(Beginning of Excerpt)

2) A Colt Series 80 Stainless that came to me with a second slide (in 10mm) and three mags for each caliber. I sold the 10mm parts for nearly half of what I'd paid for the setup, and ended up with a $500 stainless Colt.
3) A Les Baer SRP in hardchrome. Has the accurizing package, shoots 1.5" at 50 yards. Tighter than all getout, but starting ti relax after 300 rounds - Baer says 500 to break it in.

All three are proven 100% reliable with hardball and Gold Dots, which I carry, but I don't carry any of them anymore (never carried the Baer). I carry a G30 - less weight, no sentimental attachment, don't care if I beat it up, and holds 10+1. I have a second if the cops need to borrow mine.
 
If the gun works it is a great gun, no mater what it costs. Just make sure it it is reliable with the ammo you intend to shoot.

I have had old WWII 45s that were dead reliable with what ever I put into them. I even loaded mags with empty caseins and hand cycled the 45 to make sure it would feed properly.

(End of Excerpt)
(Beginning of Records)

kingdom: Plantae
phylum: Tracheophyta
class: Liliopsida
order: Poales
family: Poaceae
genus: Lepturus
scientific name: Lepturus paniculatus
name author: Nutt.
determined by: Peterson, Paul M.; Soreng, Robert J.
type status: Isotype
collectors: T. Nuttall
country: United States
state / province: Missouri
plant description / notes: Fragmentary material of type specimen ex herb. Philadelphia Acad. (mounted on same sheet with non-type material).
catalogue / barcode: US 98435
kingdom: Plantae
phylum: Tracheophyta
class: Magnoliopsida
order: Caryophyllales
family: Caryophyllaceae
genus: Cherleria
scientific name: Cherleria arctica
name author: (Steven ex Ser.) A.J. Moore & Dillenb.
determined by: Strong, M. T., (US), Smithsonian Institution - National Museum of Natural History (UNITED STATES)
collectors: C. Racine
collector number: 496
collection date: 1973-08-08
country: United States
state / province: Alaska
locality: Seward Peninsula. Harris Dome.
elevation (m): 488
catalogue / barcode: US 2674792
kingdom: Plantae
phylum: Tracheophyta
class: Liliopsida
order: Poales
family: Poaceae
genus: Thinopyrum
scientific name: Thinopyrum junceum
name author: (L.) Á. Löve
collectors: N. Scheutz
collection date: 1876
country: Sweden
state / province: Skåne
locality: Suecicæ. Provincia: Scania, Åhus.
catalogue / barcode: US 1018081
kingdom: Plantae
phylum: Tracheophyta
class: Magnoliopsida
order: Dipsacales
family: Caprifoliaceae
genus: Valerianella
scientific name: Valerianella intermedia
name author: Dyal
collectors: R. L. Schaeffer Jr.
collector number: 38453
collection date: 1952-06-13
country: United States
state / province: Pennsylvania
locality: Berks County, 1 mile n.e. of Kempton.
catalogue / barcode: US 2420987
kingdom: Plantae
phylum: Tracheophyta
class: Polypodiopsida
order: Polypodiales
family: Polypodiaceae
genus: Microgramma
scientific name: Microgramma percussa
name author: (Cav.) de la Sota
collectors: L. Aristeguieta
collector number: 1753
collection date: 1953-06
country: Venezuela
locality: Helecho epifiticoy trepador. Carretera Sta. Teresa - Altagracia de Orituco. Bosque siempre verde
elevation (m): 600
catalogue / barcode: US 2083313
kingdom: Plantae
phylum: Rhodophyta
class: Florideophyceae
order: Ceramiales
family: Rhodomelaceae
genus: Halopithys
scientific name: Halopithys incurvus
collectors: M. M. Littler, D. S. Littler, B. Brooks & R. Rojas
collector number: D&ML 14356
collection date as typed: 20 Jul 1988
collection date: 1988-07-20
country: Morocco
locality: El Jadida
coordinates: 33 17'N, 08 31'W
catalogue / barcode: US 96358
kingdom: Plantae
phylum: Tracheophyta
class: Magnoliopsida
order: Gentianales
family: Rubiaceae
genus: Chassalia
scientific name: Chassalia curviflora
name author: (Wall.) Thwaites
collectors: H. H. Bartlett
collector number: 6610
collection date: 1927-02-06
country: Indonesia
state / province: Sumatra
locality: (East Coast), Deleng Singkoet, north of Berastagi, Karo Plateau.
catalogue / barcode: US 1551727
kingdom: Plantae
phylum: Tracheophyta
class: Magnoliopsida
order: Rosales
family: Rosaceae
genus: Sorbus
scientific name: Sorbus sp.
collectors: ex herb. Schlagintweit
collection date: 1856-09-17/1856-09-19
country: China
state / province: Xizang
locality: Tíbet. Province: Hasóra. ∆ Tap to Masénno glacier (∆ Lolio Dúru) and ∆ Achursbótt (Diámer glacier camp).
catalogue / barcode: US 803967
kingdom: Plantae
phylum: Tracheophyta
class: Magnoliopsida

(End of Records)

Things to do
A – Copy the handgun passage from "All three are" up to and including "to borrow mine.".
B – Write what comes next in the handgun passage, starting after its final sentence.
The records are separate material, apart from the handgun passage.

Responses per task
A –
All three are proven 100% reliable with hardball and Gold Dots, which I carry, but I don't carry any of them anymore (never carried the Baer). I carry a G30 - less weight, no sentimental attachment, don't care if I beat it up, and holds 10+1. I have a second if the cops need to borrow mine.

B –
In the same vain, I purchased a new Colt Stainless Gold Cup (80 series) when Colt was going through their first monetary problem. When I took the gun home to clean, It had metal filings all through it. Sent it back to Colt because it had problems with both accuracy and reliability. When I got it back from Colt it was the same and possible a little worse. It went to the next gun show and found a new home.

A high priced 45 will will give the owner bragging rights at the range and shoot tight groups at 50+ feet. Most encounters that require a person to draw and fire, are done at 10 feet or less. With that said reliability is the over riding concern (most 45s will hit a man sized target at 10 feet).

So no mater the cost of the 45 make sure that it feeds and fires the ammo that you intend to use.